In layman’s terms, the tool gives the feel of playing a virtual real estate game, wherein a developer can pull in and pull outbuildings in a particular area and identify their investment value in long run, even if it does not exist in the present.
The tool can also help urban planners to judge the implications of their decisions such as building railway stations, bus stops, flyovers and even segregating the residential and commercial zones in an area, thereby avoiding future chaos and wastage of resources to a great extent.
Challenges And Plans Ahead In The Indian Market
Jukka believes India to be an important market. With PM Narendra Modi’s $15 Bn worth flagship project to build 100 smart cities by 2022, India is currently the biggest emerging market in developing Smart Cities in the world. “And we believe that our solution is scalable in India,” he added.
With Cityfier, Jukka aims to address the prevailing gaps in urban city planning pertaining to infrastructural institutional and social issues.
When asked about the entry barriers in the Indian market, Jukka said,
“As a startup, we are still in the early stages of business development. Therefore, first of all, we need help in understanding the local market, clientele and the purchasing models in India.”

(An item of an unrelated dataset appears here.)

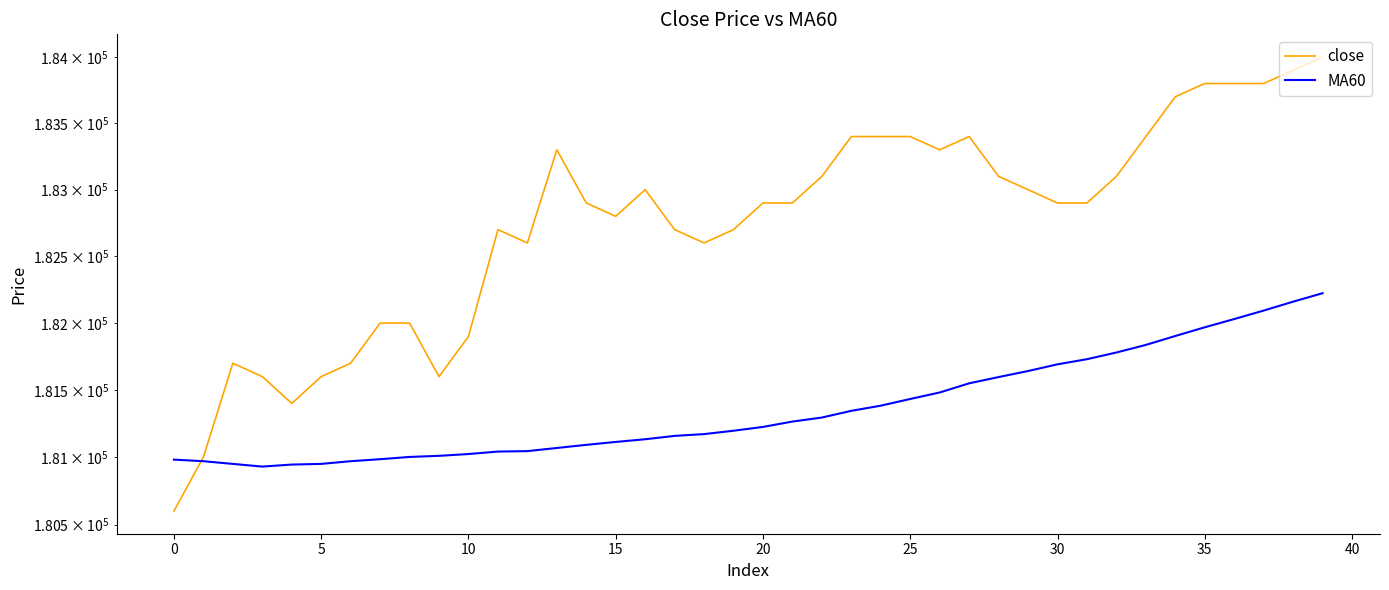

After their last crossing, which series has the higher values: close or MA60?

close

Going ahead, Jukka plans to launch Cityfier as a licenced product in India, and achieve the larger vision of becoming a go-to digital service for urban planning and land use valuation globally. Presently, sticking to the B2B model, Cityfier also aims to be used as a template tool for designers, when planning a new city or neighborhood.
“In the long run, we’d want to introduce a smartphone application for the B2C market…where every individual will have the possibility to rate their future environment,” Jukka added.
Post-announcement of Smart City mission in 2015, the stakeholders in the Indian startup ecosystem is working to give their contribution to the project quite aggressively. Just recently, in November 2017, T-Hub in collaboration with American tech conglomerate United Technologies Corporation (UTC) selected five video analytics startups for the first cohort of its Smart City/Smart Building NanoAccelerator programme, wherein two were from India.
Earlier, similar initiatives were also taken up by organisations such as IBM, AIM in order to identify potential B2B and B2C startups working in the areas of energy, utility, transportation, sanitation, agritech, water conservation, citizen management, safety, and surveillance.
This resulted in a brigade of AI, IoT and Big Data enabled-startups working towards bringing potential solutions for the Smart City mission. This includes names such as Altiux, Gaia, SenseGiz, Cubical Labs, Fluxgen and more.
While Cityfier will be adding its name to the list, for once, it will not be in the competitive terms. Just like Google transformed the way we travel in the world, Cityfier seems to have the potential to transform the way urban city planning has been done so far. Thus, the startup, with its unique smart city planning tool can certainly add a valuable set of services to this domain.